During his time with West Ham, Parris was subjected to much racial abuse, including having a banana thrown at him. He picked it up and ate it, making a gesture as if to say "Thanks! I needed that!".

===Birmingham City===
Parris joined Birmingham City in March 1993 for a fee of £100,000, where he was made captain. Injuries and a change of manager in November 1993 saw him fall out of favour and he spent the 1994–95 season on loan at Brentford, Bristol City and Brighton & Hove Albion before being released. Parris had made 42 league and cup appearances for Birmingham City.

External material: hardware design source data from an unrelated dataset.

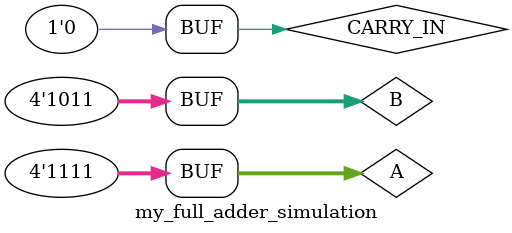
<source format=v>
`timescale 1ns / 1ps


module my_full_adder_simulation(

    );
    
    reg [3:0] A;
    reg [3:0] B;
    reg CARRY_IN;
    
    wire [3:0] S;
    wire CARRY_OUT;
    
    my_2_bit_adder dut(A, B, CARRY_IN, S, CARRY_OUT);
    
    initial begin
    A = 4'b0101; B = 4'b0001; CARRY_IN =1'b0; #10;
    A = 4'b0101; B = 4'b1111; CARRY_IN =1'b0; #10;
    A = 4'b1111; B = 4'b0101; CARRY_IN =1'b0; #10;
    A = 4'b1111; B = 4'b1011; CARRY_IN =1'b0; #10;
    end
    
endmodule

</source>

===Brighton and Hove Albion===
After a trial with Stoke and a short spell with Norrköping in Sweden, Parris signed a permanent deal with Brighton in September 1995 and stayed for two seasons. He was made captain and made 63 first-team appearances before being released on a free transfer in May 1997. He was best remembered for an impudent goal against Bristol Rovers in October 1995 when he came from behind the Rovers goalkeeper as he released the ball to dispossess him and score.

==Later career==
After leaving Brighton, Parris played one league game on a non-contract basis for Southend and also played for non-league clubs Kettering Town, St Leonards, where he was also assistant manager, and Shoreham, where he was player-manager. After retiring from playing, he worked as a part-time activities organiser at the Ovingdean Hall School for deaf children in Sussex, and went on to work as a sports coach at the University of Sussex. In April 2008 he was appointed manager of Sussex County League club Whitehawk. As of 2012, Parris was also operating a soccer coaching school based in Brighton. In April 2016, Parris was appointed interim manager of Brighton & Hove Albion Women. He agreed to remain in post for the FA WSL Spring Series, before standing down to be replaced by Hope Powell.

==Autobiography==
In 2005 his autobiography, "My Name is George...I am a Compulsive Gambler" was published. During his playing days Parris became addicted to gambling, amassing debts, after leaving West Ham to join Birmingham City.